I understand that gaming is a business and money must be made, but with the ever-increasing cost of hardware, games should be handled in a more consumer friendly way. I am sympathetic to the budget gamers out there: you should not have to re-purchase a game for the new console of the same brand. Let me explain: Grand Theft Auto was one of my favorite games of the 360 era, and even though the Xbox One version has upgraded graphics, and added a first-person camera view along with other upgrades, I personally don’t feel the Xbox One version of GTA 5 was a $60 purchase. Could there have been a trade in offer for those that upgraded consoles, I would’ve swallowed that easier, but double dipping for a full $60 really upset me.

Fast forward to present day and the Xbox brand is in a position to set a new consumer trend in gaming, the same way PlayStation did with the DualShock controller having its rumble feature built into the controller. The Xbox Series X will be using Smart Delivery to kick off the ninth generation of gaming consoles, allowing gamers to purchase a game once, and regardless of which console they are playing on they will be playing the best version of that game the console can offer. Microsoft’s Xbox Game Studios will be ensuring all their titles are compatible with Smart Delivery; this means you only need to purchase Halo Infinite once, or any other game that is made by Xbox Game Studios. 
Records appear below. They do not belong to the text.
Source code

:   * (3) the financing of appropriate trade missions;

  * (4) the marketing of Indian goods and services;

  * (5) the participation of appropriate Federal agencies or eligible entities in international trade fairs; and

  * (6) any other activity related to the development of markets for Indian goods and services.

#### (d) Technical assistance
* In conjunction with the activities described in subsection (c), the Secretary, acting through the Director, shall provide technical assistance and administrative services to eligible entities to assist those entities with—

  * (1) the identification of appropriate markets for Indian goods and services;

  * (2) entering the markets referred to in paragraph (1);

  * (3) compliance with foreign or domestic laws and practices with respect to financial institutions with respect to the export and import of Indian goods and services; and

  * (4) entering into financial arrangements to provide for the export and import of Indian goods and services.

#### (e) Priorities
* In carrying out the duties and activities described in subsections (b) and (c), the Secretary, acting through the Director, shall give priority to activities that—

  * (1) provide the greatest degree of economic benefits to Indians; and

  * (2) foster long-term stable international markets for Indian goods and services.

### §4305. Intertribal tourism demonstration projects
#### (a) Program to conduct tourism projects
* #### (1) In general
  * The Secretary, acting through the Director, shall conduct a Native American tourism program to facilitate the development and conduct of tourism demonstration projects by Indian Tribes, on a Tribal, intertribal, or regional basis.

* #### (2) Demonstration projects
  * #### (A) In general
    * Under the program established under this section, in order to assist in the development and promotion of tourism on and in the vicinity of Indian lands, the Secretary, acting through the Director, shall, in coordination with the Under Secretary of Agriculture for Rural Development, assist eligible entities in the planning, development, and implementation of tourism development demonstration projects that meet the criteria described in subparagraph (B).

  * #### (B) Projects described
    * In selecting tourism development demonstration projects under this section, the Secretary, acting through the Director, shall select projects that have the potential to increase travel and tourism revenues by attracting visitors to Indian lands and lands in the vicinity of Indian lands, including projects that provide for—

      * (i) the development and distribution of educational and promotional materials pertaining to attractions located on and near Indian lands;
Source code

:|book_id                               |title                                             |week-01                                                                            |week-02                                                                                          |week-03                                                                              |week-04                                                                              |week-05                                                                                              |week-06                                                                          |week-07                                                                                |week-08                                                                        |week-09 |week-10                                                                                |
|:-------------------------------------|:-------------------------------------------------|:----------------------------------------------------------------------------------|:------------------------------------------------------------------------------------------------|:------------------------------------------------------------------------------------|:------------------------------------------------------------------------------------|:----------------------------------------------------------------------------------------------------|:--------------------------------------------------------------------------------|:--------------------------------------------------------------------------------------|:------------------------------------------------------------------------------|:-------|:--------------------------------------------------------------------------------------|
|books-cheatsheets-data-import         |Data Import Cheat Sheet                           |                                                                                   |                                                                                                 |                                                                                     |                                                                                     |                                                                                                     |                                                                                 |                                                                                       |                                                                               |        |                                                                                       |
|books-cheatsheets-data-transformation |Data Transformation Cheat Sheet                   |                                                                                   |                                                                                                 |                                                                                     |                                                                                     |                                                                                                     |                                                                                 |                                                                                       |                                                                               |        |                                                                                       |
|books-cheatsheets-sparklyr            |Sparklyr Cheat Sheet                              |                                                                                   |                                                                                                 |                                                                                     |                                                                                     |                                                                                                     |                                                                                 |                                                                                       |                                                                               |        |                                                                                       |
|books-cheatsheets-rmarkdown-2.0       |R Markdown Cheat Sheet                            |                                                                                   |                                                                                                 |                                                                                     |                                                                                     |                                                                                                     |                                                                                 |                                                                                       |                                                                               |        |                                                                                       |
This is music to my ears. Not only will it cut down on the number of remastered versions of games that are only a few years old, but this is one of the most consumer friendly decisions I can think of in the gaming industry. Gamers won’t have to hold off on titles because of the fear of having to purchase an upgraded version. Less money spent re-buying games means more money to put towards new games, or anything else for that matter. This also allows developers to focus more on new experiences when they won’t have to completely repackage a game they just released not too long ago. We can only hope that this becomes the industry standard, because if it does I feel Smart Delivery will make the transition between Xbox One and Xbox Series X consoles more accessible, especially in the initial phases of a new generation.